Paragraph 14: Rules and regulation to ensure good nutrition should apply to all companies, in all countries. The text is this paragraph should be strengthened in this way. Breastfeeding and the marketing of breast-milk substitutes deserve special attention here because of the potential for breastfeeding to save the lives of millions of children.
Paragraph 15: When enhancing the nutrition of people through programmes, special attention should also be paid to adolescent girls.
- Do you have any comments on the commitments proposed in the political declaration? In this connection, do you have any suggestions to contribute to a more technical elaboration to guide action and implementation on these commitments (paragraphs 21-23 of the zero draft)?
The commitments to action listed in the ICN2 zero draft cover many of the areas that Save the Children would like to see in this document, but they are high-level commitments that will not mobilise the kind of action that is required to address malnutrition. In order to ensure that commitments are realised they should be specific. Save the Children would like to see the following commitments made in the ICN2 zero draft:
A global target to reduce stunting is in place, and commitments and targets to prevent stunting equitably are secured at the national level
Governments and donors commit to, and ensure implementation of an adequately resourced, equitably delivered national minimum package of direct nutrition interventions
- All countries adopt a human rights-based approach to food and nutrition security
- All countries incorporate nutrition outcome targets into national food production goals.
- All countries take steps towards the sustainable production and consumption of food.
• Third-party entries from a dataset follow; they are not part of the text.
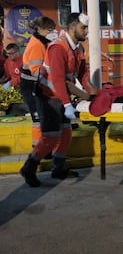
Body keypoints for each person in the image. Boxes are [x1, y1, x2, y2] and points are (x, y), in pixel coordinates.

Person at [19, 12, 90, 187]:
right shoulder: (58, 47)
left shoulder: (78, 48)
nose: (87, 31)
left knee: (66, 133)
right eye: (84, 27)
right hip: (49, 96)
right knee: (50, 137)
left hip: (60, 95)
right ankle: (29, 167)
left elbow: (81, 73)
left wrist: (92, 91)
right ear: (72, 26)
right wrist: (67, 104)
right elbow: (57, 78)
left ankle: (58, 168)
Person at [20, 16, 57, 149]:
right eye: (50, 30)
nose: (53, 32)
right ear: (41, 29)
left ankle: (42, 149)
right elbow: (36, 71)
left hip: (34, 85)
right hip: (31, 86)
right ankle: (39, 150)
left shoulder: (41, 42)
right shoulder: (37, 45)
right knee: (38, 118)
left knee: (43, 116)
This includes altering food systems to minimise environmental impact and food waste.
- All countries establish a multi-sectoral coordination mechanism for nutrition to ensure that policy decisions are owned by all relevant ministries
- All countries expand their target nutrition group to include adolescent girls.
- ICN2 develops formal guidance for states on incorporating nutrition objectives and appropriate metrics into agricultural plans
- All Governments commit to incorporate the International Code on the Marketing of Breast-milk Substitutes in full into national laws, while companies commit to comply fully with the Code, regardless of the national law.
- All Governments commit to develop and launch a new robust and well-resourced mechanism to monitor and enforce the implementation of the International Code on the Marketing of Breast-milk Substitutes.
- In commitment n 5: “establishing governments’ leadership for shaping food systems” we would like to see added “and promoting good nutrition”.
Depending on the country context:
- Countries take steps to increase the level of agricultural biodiversity present, providing the basis of a more diverse diet, resulting from a more diverse enterprise and cropping base.
Countries design and put in place, or strengthen, comprehensive, nationally-owned, context-sensitive social protection systems for food and nutrition security;
- Focus on both achieving food and nutrition security now and building resilience building for the future
- Improve the design and use of social protection interventions to address vulnerability to chronic and acute food and nutrition insecurity.
Include school nutrition programmes as part of every child’s education
- Promote the entry of girls into education systems, beyond primary education - critical to breaking the intergenerational cycle of poverty and malnutrition.
We would like to stress the need for the commitments and an comprehensive accountability framework to be aligned with existing mechanisms and commitments already made, such as the EWEC and the N4G commitments.
Save the Children looks forward to seeing the next version of this document and further contributing to ICN2.